Updated: Apr 11
How good are you at seeing the old in the present day? Here are some intriguing challenges that you can see and find for yourself even in this day of social distancing. Some will be familiar, others, maybe not. Test your skill by finding these three places in the downtown Gig Harbor area. Try to replicate the "Then" pictures with your own pictures taken in the "Now." Challenge on!
Clue: It's not a 10-Cents Store anymore...but it was once a Variety Store that sold everything from hairnets to sewing needles. The car is a 1940 Ford Coupe.
Here's the same location in 2020. Yes, there's been a few changes, including the car. Can you spot at least five*? (See below for the full list.)
Then & Now #2: Harborview Drive Downtown
Clue: The talented metalworker Howard Cox owned and ran Gig Harbor Machine Works. Local legend has it that he invented the stainless steel purse ring used on seiner nets.
Pictured on a slightly less busy day in 2020, the Machine Works building now houses the gift shop Weathered Cottage. The scene at left was taken during the 1970s Harbor Holidays festival while the scene at right was taken during the March-April Coronavirus "shut-down" that closed schools and businesses, encouraging everyone to "stay home and stay healthy."
The School Where Lucy Taught - Then & Now #3
Clue: It has no windows anymore...and they removed the second floor!
If you guessed it is the old Crescent Valley School built in 1915, you're right! The building is located at the corner of Crescent Valley Drive and 96th/Vernhardson near the City Park. Lucy Goodman, one of Gig Harbor's most devoted teachers, taught the lower grades here in the 1920s.
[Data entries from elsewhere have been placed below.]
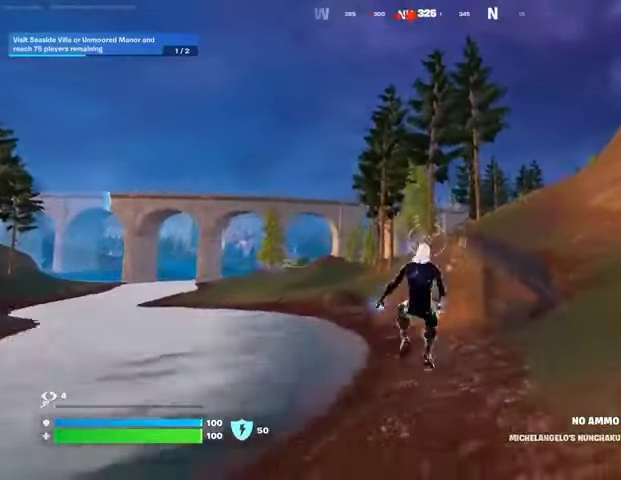
{"buttons": [], "left_stick": "up-left", "right_stick": "center", "events": [[100, "L1", "down"], [100, "right_stick", "up"], [200, "L1", "up"], [200, "right_stick", "center"], [233, "L3", "down"], [333, "L3", "up"], [433, "CROSS", "down"], [500, "CROSS", "up"]]}
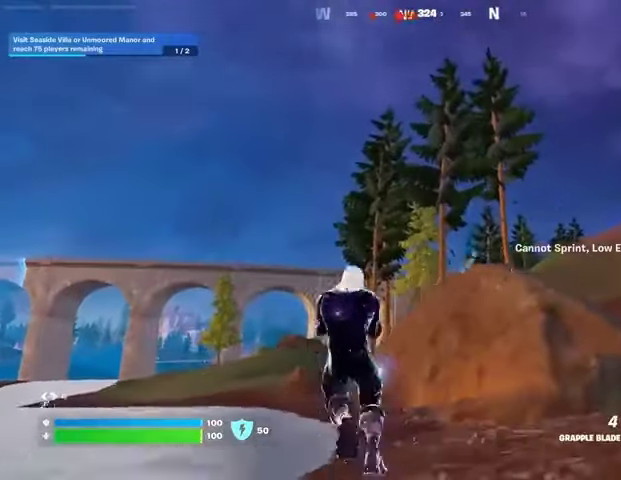
{"buttons": ["L2"], "left_stick": "up-left", "right_stick": "center", "events": [[33, "right_stick", "down"], [100, "right_stick", "center"], [400, "L2", "down"]]}
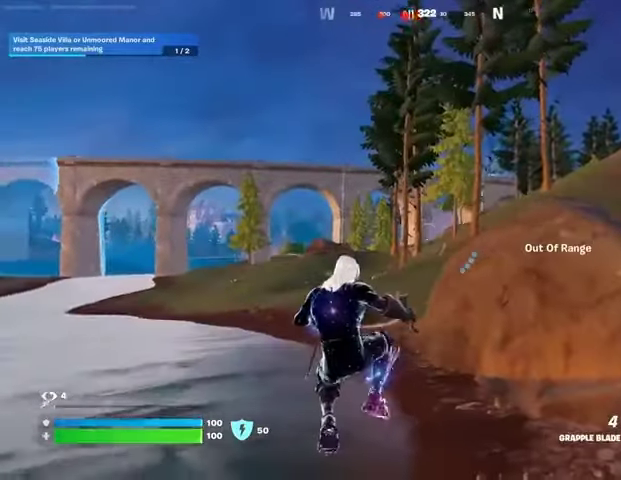
{"buttons": [], "left_stick": "up", "right_stick": "center", "events": [[33, "L2", "up"], [167, "left_stick", "up"], [200, "L2", "down"], [333, "L2", "up"]]}
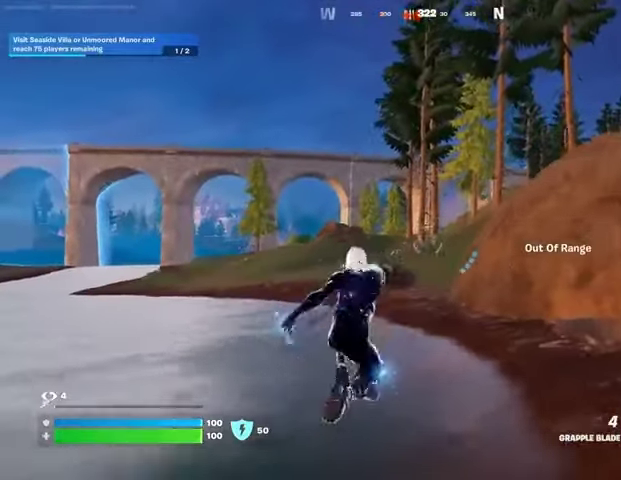
{"buttons": [], "left_stick": "up", "right_stick": "center", "events": [[167, "left_stick", "up-right"], [400, "left_stick", "up"]]}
It's hard to believe this is the same building but a few clues do remain. The columned entrance is the most obvious, along with the foundation. You're not alone if you wonder why. Story lay in its change of use. After being decommissioned as a school in 1942, it became the Masonic Temple (Johns Paul Lodge) in 1947. Masons and Eastern Star meeting were held here for some five decades before the lodge was decommissioned and the building put up for sale. It was purchased by the City of Gig Harbor and will likely become part of the City Park.
Here's another view of the school in the 1920s. Check out the "fire escape" at left.
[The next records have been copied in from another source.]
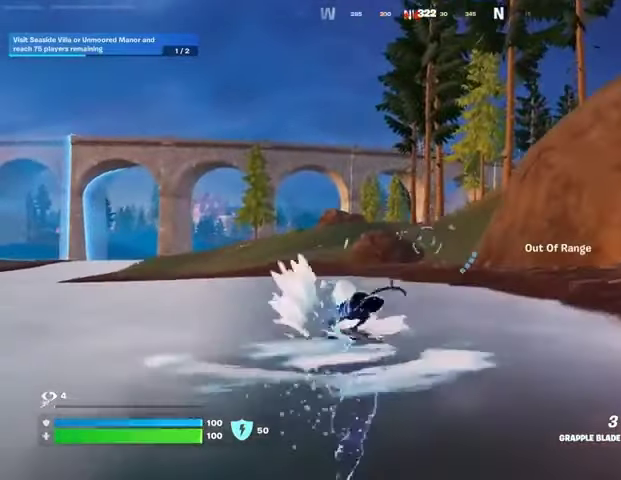
{"buttons": [], "left_stick": "up", "right_stick": "center", "events": [[333, "right_stick", "up-right"], [400, "right_stick", "center"]]}
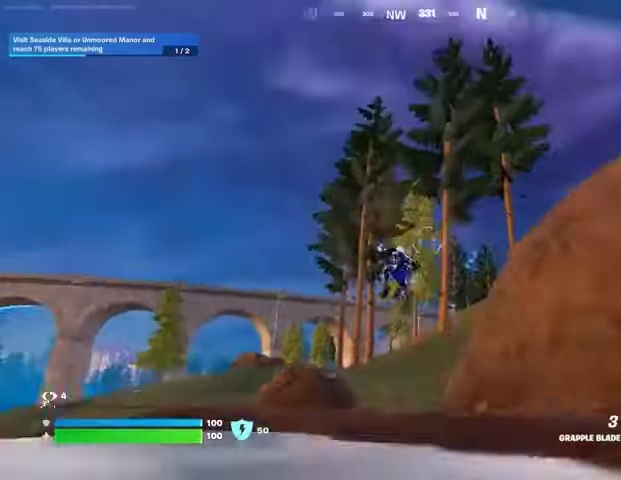
{"buttons": [], "left_stick": "up", "right_stick": "center", "events": [[367, "L2", "down"], [467, "L2", "up"]]}
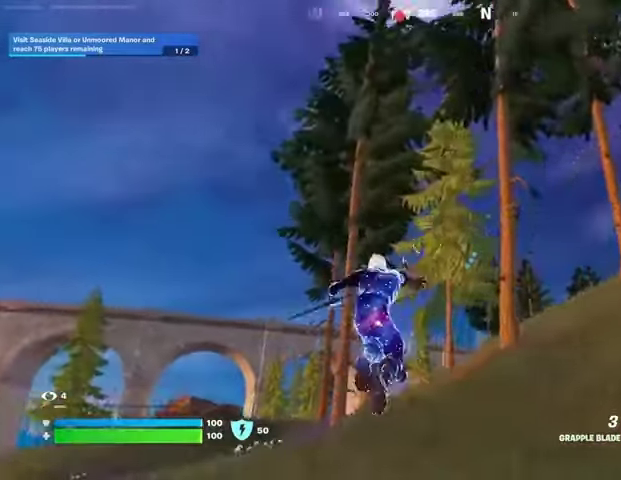
{"buttons": [], "left_stick": "up-left", "right_stick": "center", "events": [[200, "right_stick", "down"], [367, "left_stick", "up-left"], [367, "right_stick", "center"]]}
Lucy Goodman and her class of first through fourth graders in 1924 (below). The picture is taken on the front steps pf the school. Note the concrete steps and base of the right column in the right front corner of the photograph.
Crescent Valley School (or at least what's left of it) and the Midway School (relocated to the Museum campus in 2009) are the last remaining neighborhood schools in the area.
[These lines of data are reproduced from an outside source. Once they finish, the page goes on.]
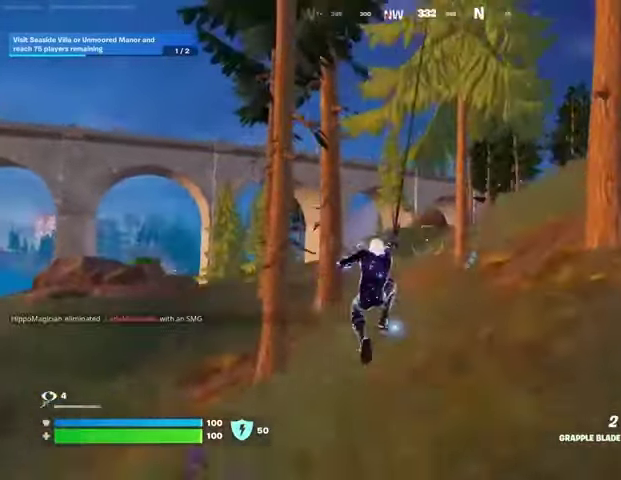
{"buttons": [], "left_stick": "up", "right_stick": "center", "events": [[67, "right_stick", "down"], [200, "right_stick", "center"], [367, "left_stick", "up"]]}
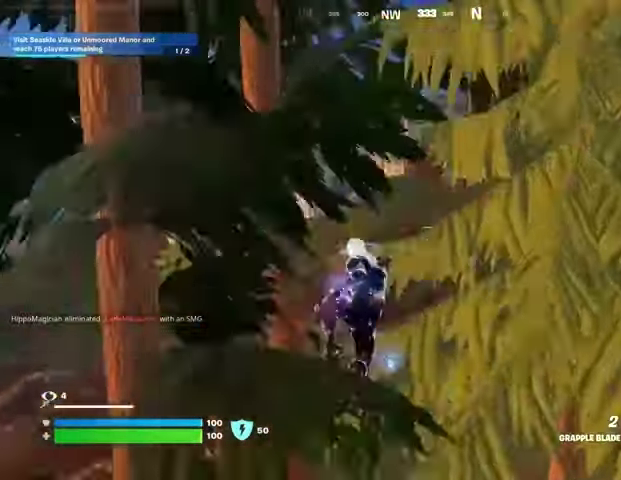
{"buttons": [], "left_stick": "up", "right_stick": "center", "events": [[167, "left_stick", "up-right"], [367, "left_stick", "up"]]}
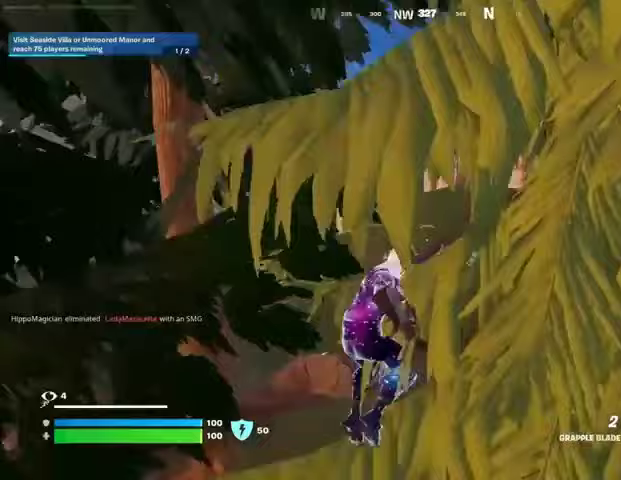
{"buttons": [], "left_stick": "up", "right_stick": "center", "events": []}
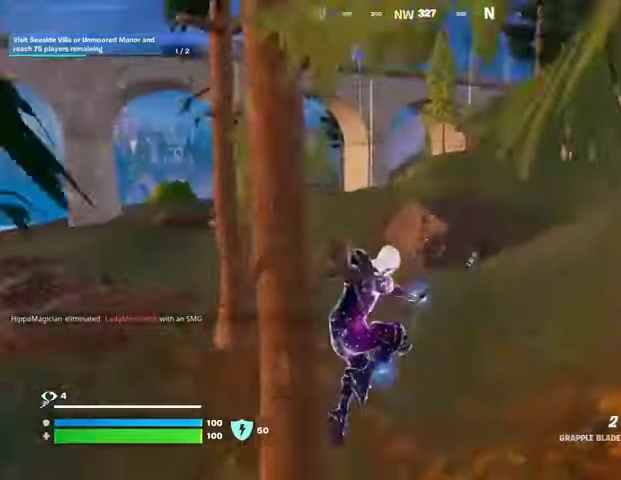
{"buttons": [], "left_stick": "up", "right_stick": "center", "events": [[167, "L3", "down"], [167, "left_stick", "up-right"], [267, "L3", "up"], [500, "left_stick", "up"]]}
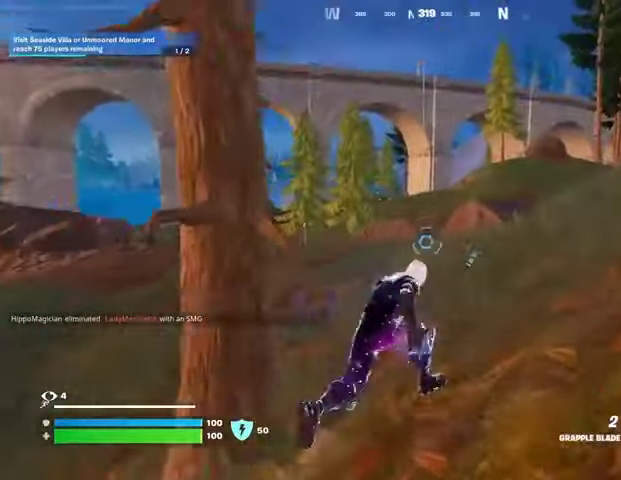
{"buttons": [], "left_stick": "up", "right_stick": "center", "events": [[400, "CROSS", "down"], [467, "CROSS", "up"]]}
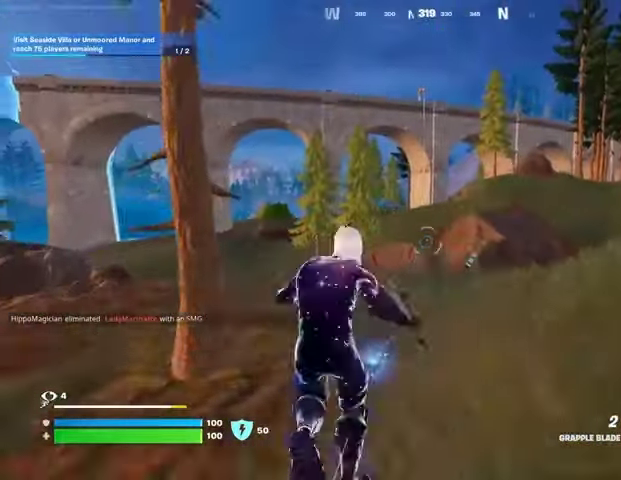
{"buttons": ["L2"], "left_stick": "up", "right_stick": "center", "events": [[400, "L2", "down"]]}
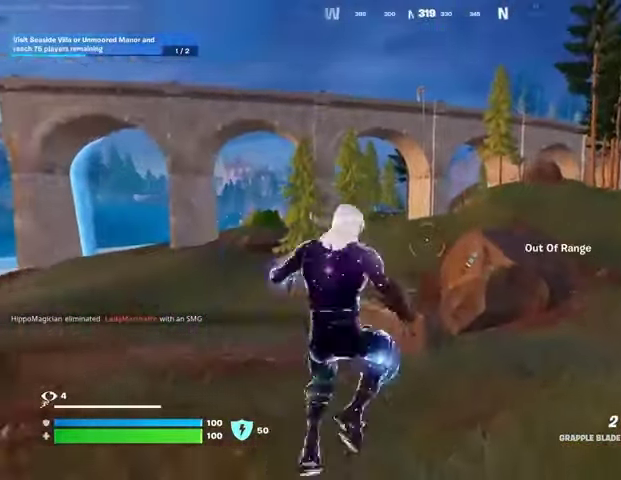
{"buttons": [], "left_stick": "up-left", "right_stick": "center", "events": [[33, "L2", "up"], [100, "left_stick", "center"], [267, "left_stick", "up"], [500, "left_stick", "up-left"]]}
We hope you had fun investigating these three very different Then & Now challenges!
*Answers to Then & Now #1: Five differences to find— 1. The building was added on to; 2. There are lines on the road; 3. Street trees were planted; 4. The car is a different year, make and model; 5. The building to the right has an awning; 6. The mail boxes are gone; 7. Wood siding not white stucco; 8. Awning is solid not striped; 9. Business name changed; 10. Window and door trim painted white.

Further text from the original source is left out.